Já devia ter falado na “Câmara Clara” há mais tempo, mas entretanto a “situação”, a “crise”, e o noticiário avassalador (para não falar nos estados de alma”) têm-me mantido a cabecinha numa roda viva.
Então, a Câmara Clara.
Clara é a Paula Moura Pinheiro, pois claro, com aquele cabelo brilhante preto, olhos ora lânguidos ora sibilinos e um critério quanto aos convidados que é sempre interessante. Para não falar numa agenda bastante completa, listas de livros que valem a pena e uma actualidade dos temas sempre atenta ao que acontece.

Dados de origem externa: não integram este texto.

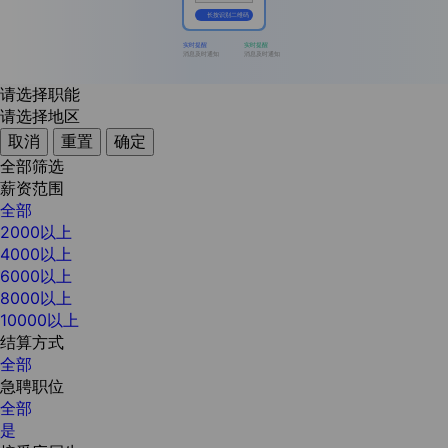
长按识别二维码
实时提醒
实时提醒
消息及时通知
消息及时通知
请选择职能
请选择地区
取消
重置
确定
全部筛选
薪资范围
全部
2000以上
4000以上
6000以上
8000以上
10000以上
结算方式
全部
急聘职位
全部
是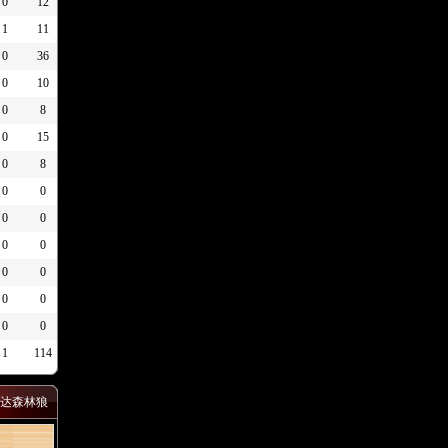
0
12
1
11
0
36
0
10
0
8
0
15
0
8
0
0
0
0
0
0
0
0
0
0
0
0
1
114
达森林狼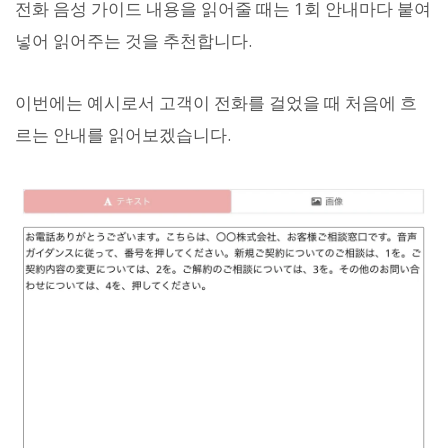
전화 음성 가이드 내용을 읽어줄 때는 1회 안내마다 붙여
넣어 읽어주는 것을 추천합니다.
이번에는 예시로서 고객이 전화를 걸었을 때 처음에 흐
르는 안내를 읽어보겠습니다.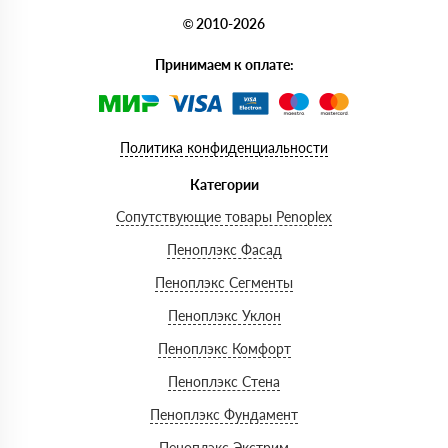
© 2010-2026
Принимаем к оплате:
Политика конфиденциальности
Категории
Сопутствующие товары Penoplex
Пеноплэкс Фасад
Пеноплэкс Сегменты
Пеноплэкс Уклон
Пеноплэкс Комфорт
Пеноплэкс Стена
Пеноплэкс Фундамент
Пеноплэкс Экстрим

Desda vez o programa era sobre o Modernismo, a propósito de uma série de eventos relacionados com Fernando Pessoa. Os convidados eram Rui-Mário Gonçalves, crítico hoje-em-dia institucional, e Fernando Cabral Martins, especialista na matéria. (Acabou de lançar “O Modernismo em Mário de Sá Carneiro” e vai publicar um “Dicionário de Pessoa e do Modernismo”.)

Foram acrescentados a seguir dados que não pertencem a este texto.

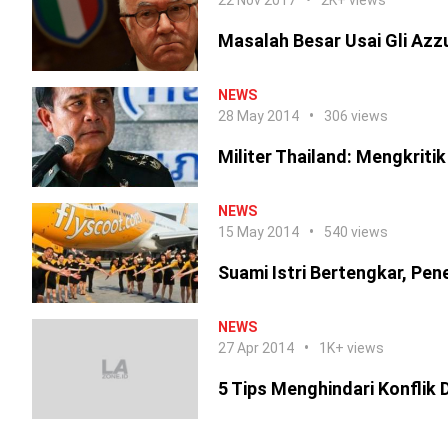
22 Nov 2017
2K+ views
Masalah Besar Usai Gli Azz
NEWS
28 May 2014
306 views
Militer Thailand: Mengkritik
NEWS
15 May 2014
540 views
Suami Istri Bertengkar, Pen
NEWS
27 Apr 2014
1K+ views
5 Tips Menghindari Konflik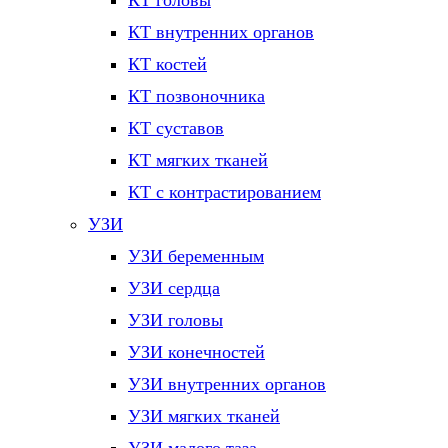
КТ головы
КТ внутренних органов
КТ костей
КТ позвоночника
КТ суставов
КТ мягких тканей
КТ с контрастированием
УЗИ
УЗИ беременным
УЗИ сердца
УЗИ головы
УЗИ конечностей
УЗИ внутренних органов
УЗИ мягких тканей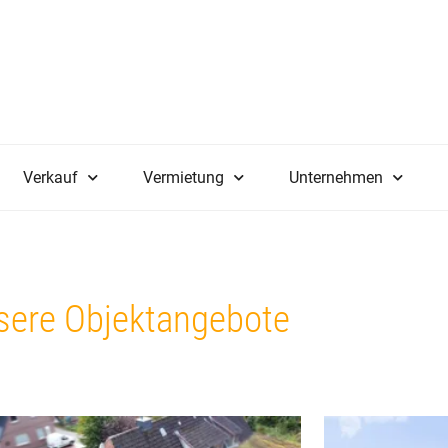
Verkauf
Vermietung
Unternehmen
sere Objektangebote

Fiquei a saber muita coisa que não sabia, sobretudo no campo da trívia modernista.
Mas também tomei conhecimento de uma notícia inquietante: o espólio de Fernando Pessoa que ainda estava com a família vai a leilão no próximo dia 13 de Novembro. Não é muita coisa, se compararmos com o que já está na posse do Estado (e portanto de todos nós) mas tem o famoso dossier Allistair Crowley, publicações com dedicatórias, fotos e outra memorabília interessante. A questão que se põe, já estão a ver, é se o espólio vai ficar connosco ou viajará para outro país, ou ainda se se dispersa ou não (está dividido em lotes). Dado o interesse universal em Fernando Pessoa (o “Livro do Desassossego já tem três edições na China, fiquei também a saber) espera-se que as licitações subam a valores “inéditos em Portugal”. O Estado tem direito de preferência — mas o Estado não se pronunciou. Este suspense pode ser para fazer um favor aos herdeiros (se o Estado optasse, o valor não seria tão alto como no leilão), ou pode ser porque o Ministro ainda não conseguiu convencer o Primeiro de que vale a pena gastar este dinheirinho. Aguardamos ansiosamente. E entretanto lá vamos vivendo no Desassossego — do Pessoa e de toda a gente.